Shiatsu aims to support and strengthen the body’s natural ability to heal and balance itself. It is a holistic therapy and incorporates the physical, psychological, emotional and spiritual aspects of being. The aim of Shiatsu is to restore the ‘chi’ (energy) in the body; to release tension, aid healing and promote health.
There is no current evidence that Shiatsu is an effective medical treament, however the therapy may be used to help:
- Improve energy levels
- Relieves tension and stress
- Deeply relaxing
- Helps aid sleep
Shiatsu is not recommended by NICE and should not be used in cases of cancer, heart disease, epilepsy, osteoporosis or fractures.

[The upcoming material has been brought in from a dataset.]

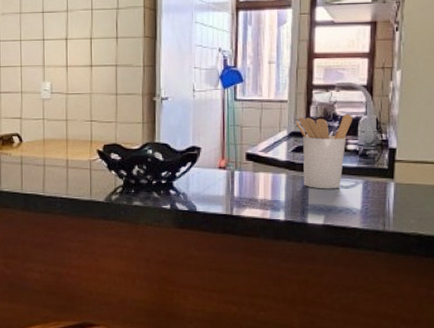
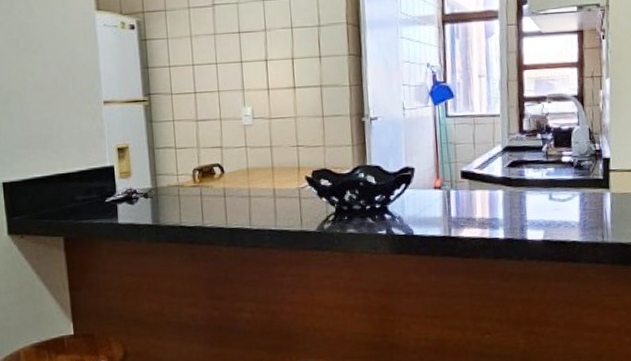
utensil holder: present [296,113,352,189] -> none [509,125,565,204]

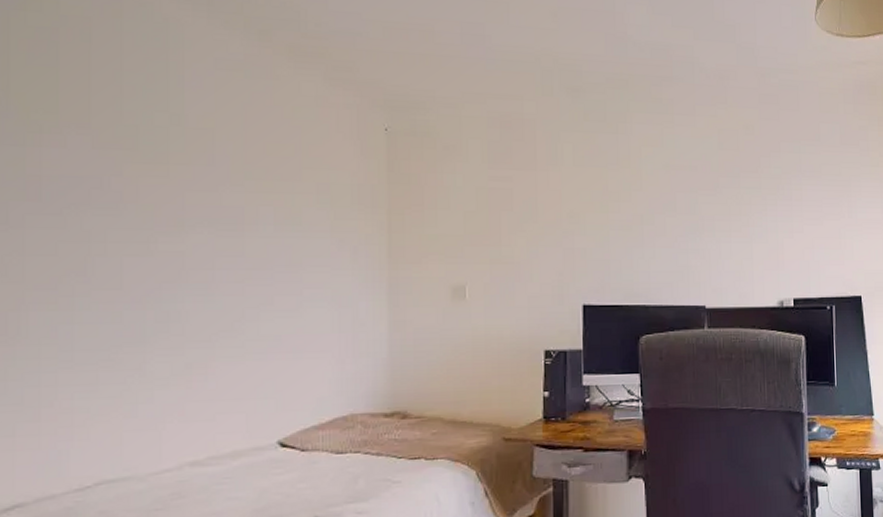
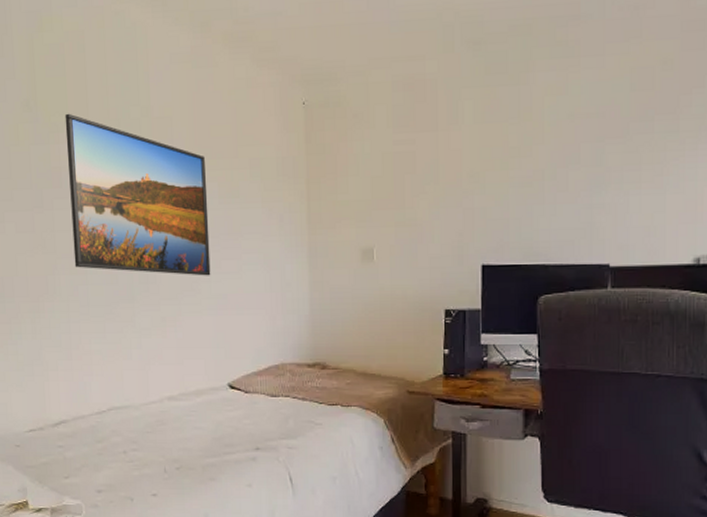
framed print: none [53,111,260,314] -> present [65,113,211,276]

Are there any side effects of Shiatsu?
Shiatsu is a safe therapy but some people may experience mild side effects after a session, such as headaches or muscle stiffness. This should only last for a few hours. If these symptons continue, you should contact your GP for advice.
How can I find a Shiatsu Practioner?
There is currently no professional body that monitors Shiatsu therapists. To find a practitioner, visit the Shiatsu Society Website.